What is expected
Exact copy, no pictures: return all the data below as written.

[Records from a dataset]
....

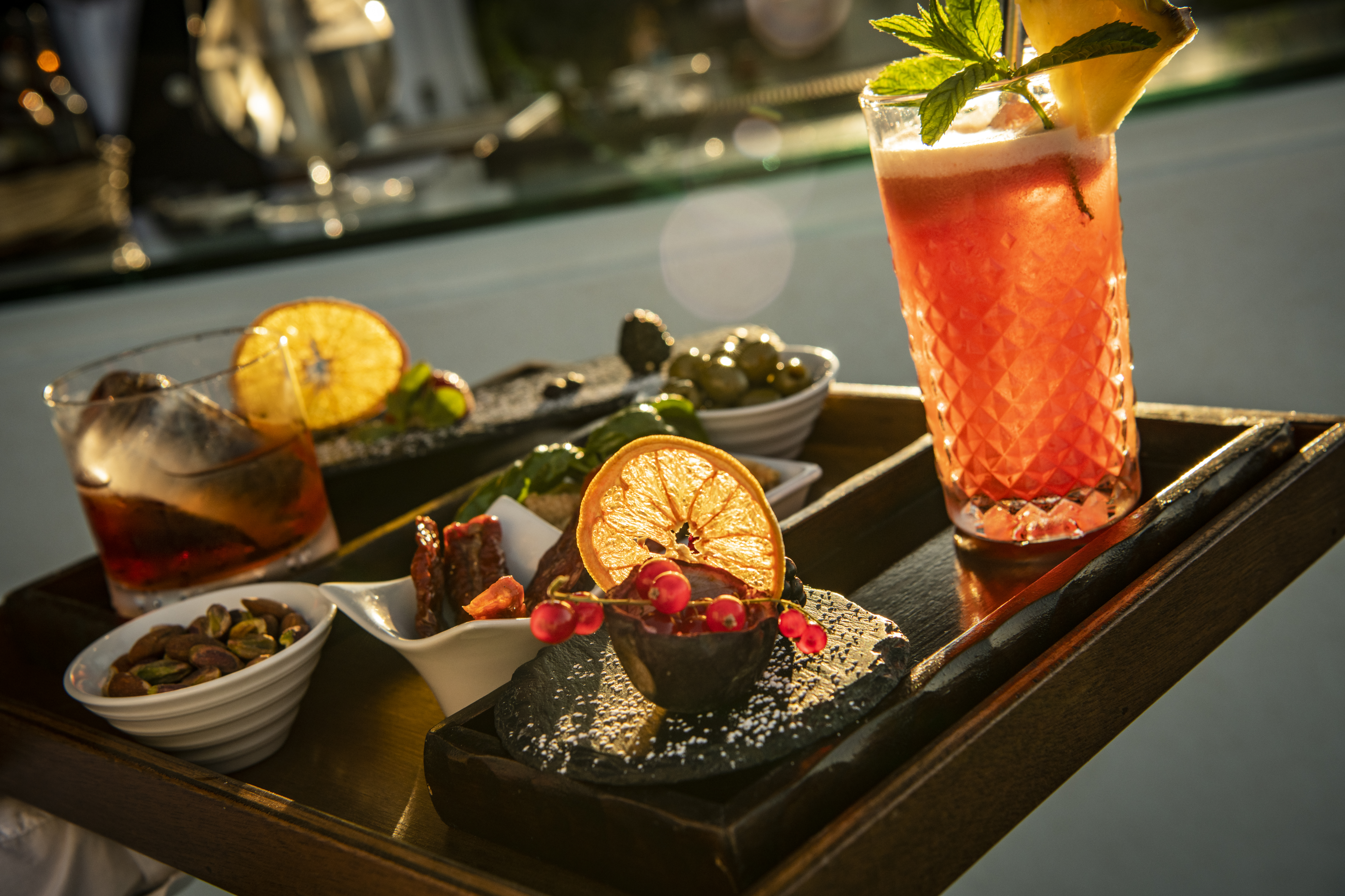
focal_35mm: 50
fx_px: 1868
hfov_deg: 39.6
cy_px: 448
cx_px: 672
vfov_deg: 27.0
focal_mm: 50
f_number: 6.3
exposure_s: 1/640
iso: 200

....

Answer space
focal_35mm: 50
fx_px: 1868
hfov_deg: 39.6
cy_px: 448
cx_px: 672
vfov_deg: 27.0
focal_mm: 50
f_number: 6.3
exposure_s: 1/640
iso: 200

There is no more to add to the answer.